» TASK:
Starting at the line below holding "Start as a Contributor" and stopping at the line holding "where completing top-priority", print every line exactly, both ends included, and leave the rest out.

» MATERIAL PROVIDED:
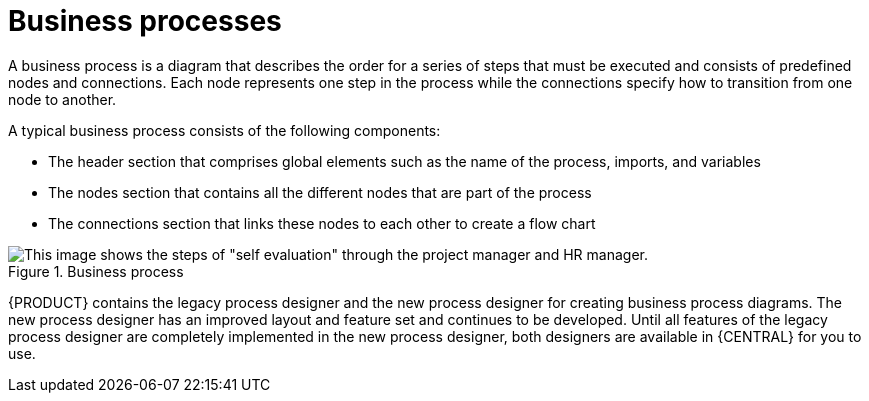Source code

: [id='business_process']
= Business processes

A business process is a diagram that describes the order for a series of steps that must be executed and consists of predefined nodes and connections. Each node represents one step in the process while the connections specify how to transition from one node to another.

A typical business process consists of the following components:

* The header section that comprises global elements such as the name of the process, imports, and variables
* The nodes section that contains all the different nodes that are part of the process
* The connections section that links these nodes to each other to create a flow chart

.Business process
image::processes/1142.png[This image shows the steps of "self evaluation" through the project manager and HR manager.]

{PRODUCT} contains the legacy process designer and the new process designer for creating business process diagrams. The new process designer has an improved layout and feature set and continues to be developed. Until all features of the legacy process designer are completely implemented in the new process designer, both designers are available in {CENTRAL} for you to use.

ifdef::DM,PAM[]
[NOTE]
====
The legacy process designer in {CENTRAL} is deprecated in {PRODUCT_PAM} {PRODUCT_VERSION_LONG}. It will be removed in a future {PRODUCT_PAM} release. The legacy process designer will not receive any new enhancements or features. If you intend to use the new process designer, start migrating your processes to the new designer. Create all new processes in the new process designer. For information about migrating to the new designer, see {URL_DEPLOYING_AND_MANAGING_SERVICES}#migrating-from-legacy-designer-proc[_{MANAGING_PROJECTS}_].
====
endif::[]
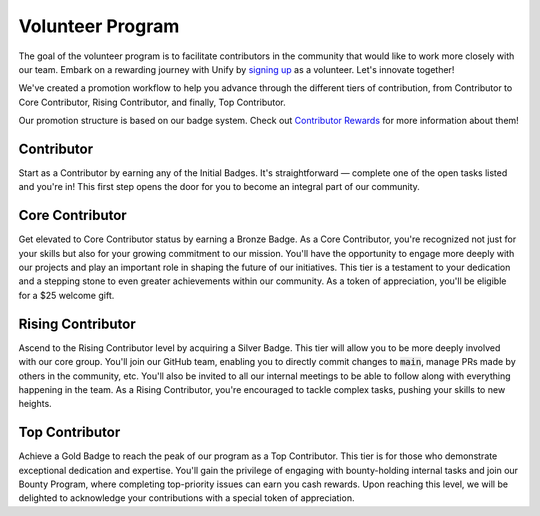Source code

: Volunteer Program
=================

The goal of the volunteer program is to facilitate contributors in the community that would like to work more closely
with our team.
Embark on a rewarding journey with Unify by `signing up <https://forms.gle/Fs6WK3GtsmizZn9SA>`_ as a volunteer.
Let's innovate together!

We've created a promotion workflow to help you advance through the different tiers of contribution,
from Contributor to Core Contributor, Rising Contributor, and finally, Top Contributor.

Our promotion structure is based on our badge system.
Check out `Contributor Rewards <contributor_rewards.rst>`_ for more information about them!

Contributor
-----------
Start as a Contributor by earning any of the Initial Badges.
It's straightforward — complete one of the open tasks listed and you're in!
This first step opens the door for you to become an integral part of our community.

Core Contributor
----------------
Get elevated to Core Contributor status by earning a Bronze Badge.
As a Core Contributor, you're recognized not just for your skills but also for your growing commitment to our mission.
You'll have the opportunity to engage more deeply with our projects and play an important role in shaping the future of our initiatives.
This tier is a testament to your dedication and a stepping stone to even greater achievements within our community.
As a token of appreciation, you'll be eligible for a $25 welcome gift.

Rising Contributor
------------------
Ascend to the Rising Contributor level by acquiring a Silver Badge.
This tier will allow you to be more deeply involved with our core group.
You'll join our GitHub team, enabling you to directly commit changes to :code:`main`, manage PRs made by others in the community, etc.
You'll also be invited to all our internal meetings to be able to follow along with everything happening in the team.
As a Rising Contributor, you're encouraged to tackle complex tasks, pushing your skills to new heights.

Top Contributor
---------------
Achieve a Gold Badge to reach the peak of our program as a Top Contributor.
This tier is for those who demonstrate exceptional dedication and expertise.
You'll gain the privilege of engaging with bounty-holding internal tasks and join our Bounty Program,
where completing top-priority issues can earn you cash rewards.
Upon reaching this level, we will be delighted to acknowledge your contributions with a special token of appreciation.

» TASK OUTPUT:
Start as a Contributor by earning any of the Initial Badges.
It's straightforward — complete one of the open tasks listed and you're in!
This first step opens the door for you to become an integral part of our community.

Core Contributor
----------------
Get elevated to Core Contributor status by earning a Bronze Badge.
As a Core Contributor, you're recognized not just for your skills but also for your growing commitment to our mission.
You'll have the opportunity to engage more deeply with our projects and play an important role in shaping the future of our initiatives.
This tier is a testament to your dedication and a stepping stone to even greater achievements within our community.
As a token of appreciation, you'll be eligible for a $25 welcome gift.

Rising Contributor
------------------
Ascend to the Rising Contributor level by acquiring a Silver Badge.
This tier will allow you to be more deeply involved with our core group.
You'll join our GitHub team, enabling you to directly commit changes to :code:`main`, manage PRs made by others in the community, etc.
You'll also be invited to all our internal meetings to be able to follow along with everything happening in the team.
As a Rising Contributor, you're encouraged to tackle complex tasks, pushing your skills to new heights.

Top Contributor
---------------
Achieve a Gold Badge to reach the peak of our program as a Top Contributor.
This tier is for those who demonstrate exceptional dedication and expertise.
You'll gain the privilege of engaging with bounty-holding internal tasks and join our Bounty Program,
where completing top-priority issues can earn you cash rewards.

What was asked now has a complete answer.